#### [Article]
---*---

On 10/9/15, 6:29 PM, "Clint Byrum" <cl...@fewbar.com> wrote:

>Excerpts from Chris Friesen's message of 2015-10-09 17:33:38 -0700:
>> On 10/09/2015 03:36 PM, Ian Wells wrote:
>> > On 9 October 2015 at 12:50, Chris Friesen <chris.frie...@windriver.com
>> > <mailto:chris.frie...@windriver.com>> wrote:
>> >
>> >     Has anybody looked at why 1 instance is too slow and what it would 
>> > take to
>> >
>> >         make 1 scheduler instance work fast enough? This does not preclude 
>> > the
>> >         use of
>> >         concurrency for finer grain tasks in the background.
>> >
>> >
>> >     Currently we pull data on all (!) of the compute nodes out of the 
>> > database
>> >     via a series of RPC calls, then evaluate the various filters in python 
>> > code.
>> >
>> >
>> > I'll say again: the database seems to me to be the problem here.  Not to
>> > mention, you've just explained that they are in practice holding all the 
>> > data in
>> > memory in order to do the work so the benefit we're getting here is really 
>> > a
>> > N-to-1-to-M pattern with a DB in the middle (the store-to-DB is rather
>> > secondary, in fact), and that without incremental updates to the receivers.
>> 
>> I don't see any reason why you couldn't have an in-memory scheduler.
>> 
>> Currently the database serves as the persistant storage for the resource 
>> usage, 
>> so if we take it out of the picture I imagine you'd want to have some way of 
>> querying the compute nodes for their current state when the scheduler first 
>> starts up.
>> 
>> I think the current code uses the fact that objects are remotable via the 
>> conductor, so changing that to do explicit posts to a known scheduler topic 
>> would take some work.
>> 
>
>Funny enough, I think thats exactly what Josh's "just use Zookeeper"
>message is about. Except in memory, it is "in an observable storage
>location".
>
>Instead of having the scheduler do all of the compute node inspection
>and querying though, you have the nodes push their stats into something
>like Zookeeper or consul, and then have schedulers watch those stats
>for changes to keep their in-memory version of the data up to date. So
>when you bring a new one online, you don't have to query all the nodes,
>you just scrape the data store, which all of these stores (etcd, consul,
>ZK) are built to support atomically querying and watching at the same
>time, so you can have a reasonable expectation of correctness.

---*---

#### [Exercise brief]
Return the passage from the scheduler email thread verbatim, starting with "On 10/9/15, 6:29" and going on through "in the background.". The data that follows comes from a separate source and has no connection to the scheduler email thread.

---*---

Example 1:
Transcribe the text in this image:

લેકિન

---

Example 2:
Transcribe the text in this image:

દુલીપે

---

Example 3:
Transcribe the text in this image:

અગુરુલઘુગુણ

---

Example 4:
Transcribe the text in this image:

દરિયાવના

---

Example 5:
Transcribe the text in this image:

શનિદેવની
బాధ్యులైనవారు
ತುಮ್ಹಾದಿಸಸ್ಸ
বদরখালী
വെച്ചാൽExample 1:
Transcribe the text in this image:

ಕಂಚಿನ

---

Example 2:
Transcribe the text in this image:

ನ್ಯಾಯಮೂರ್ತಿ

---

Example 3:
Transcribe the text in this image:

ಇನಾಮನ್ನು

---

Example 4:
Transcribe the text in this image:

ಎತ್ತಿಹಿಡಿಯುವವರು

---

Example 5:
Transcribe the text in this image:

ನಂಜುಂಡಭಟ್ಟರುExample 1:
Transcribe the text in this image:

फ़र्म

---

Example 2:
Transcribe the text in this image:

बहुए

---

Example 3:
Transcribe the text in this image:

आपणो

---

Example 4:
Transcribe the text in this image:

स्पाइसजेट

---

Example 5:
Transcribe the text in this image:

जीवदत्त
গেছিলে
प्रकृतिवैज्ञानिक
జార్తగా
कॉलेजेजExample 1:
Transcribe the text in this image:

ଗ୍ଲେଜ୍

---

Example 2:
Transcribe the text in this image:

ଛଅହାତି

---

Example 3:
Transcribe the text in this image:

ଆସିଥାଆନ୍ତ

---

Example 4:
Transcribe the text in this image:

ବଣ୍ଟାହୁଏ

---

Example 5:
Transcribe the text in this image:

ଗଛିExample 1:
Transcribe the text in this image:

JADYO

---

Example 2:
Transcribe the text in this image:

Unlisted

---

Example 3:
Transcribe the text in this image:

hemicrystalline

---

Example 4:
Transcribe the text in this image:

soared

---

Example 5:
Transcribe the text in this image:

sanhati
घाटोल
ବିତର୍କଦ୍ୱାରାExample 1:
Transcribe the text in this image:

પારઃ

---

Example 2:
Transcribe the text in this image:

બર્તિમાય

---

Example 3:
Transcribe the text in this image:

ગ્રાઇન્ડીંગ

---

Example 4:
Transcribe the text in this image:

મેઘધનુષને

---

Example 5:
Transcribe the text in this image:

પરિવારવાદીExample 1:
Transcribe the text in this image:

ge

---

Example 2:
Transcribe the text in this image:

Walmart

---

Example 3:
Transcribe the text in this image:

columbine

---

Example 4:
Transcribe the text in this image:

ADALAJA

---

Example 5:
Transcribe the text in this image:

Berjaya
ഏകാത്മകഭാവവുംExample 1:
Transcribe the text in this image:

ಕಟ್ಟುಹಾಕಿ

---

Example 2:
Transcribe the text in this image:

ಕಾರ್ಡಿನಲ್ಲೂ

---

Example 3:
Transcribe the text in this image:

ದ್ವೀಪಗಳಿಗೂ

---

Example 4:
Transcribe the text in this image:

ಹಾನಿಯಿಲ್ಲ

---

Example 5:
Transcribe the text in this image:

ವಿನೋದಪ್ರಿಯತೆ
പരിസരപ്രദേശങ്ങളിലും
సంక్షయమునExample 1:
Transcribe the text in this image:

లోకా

---*---

#### [Completed exercise]
On 10/9/15, 6:29 PM, "Clint Byrum" <cl...@fewbar.com> wrote:

>Excerpts from Chris Friesen's message of 2015-10-09 17:33:38 -0700:
>> On 10/09/2015 03:36 PM, Ian Wells wrote:
>> > On 9 October 2015 at 12:50, Chris Friesen <chris.frie...@windriver.com
>> > <mailto:chris.frie...@windriver.com>> wrote:
>> >
>> >     Has anybody looked at why 1 instance is too slow and what it would 
>> > take to
>> >
>> >         make 1 scheduler instance work fast enough? This does not preclude 
>> > the
>> >         use of
>> >         concurrency for finer grain tasks in the background.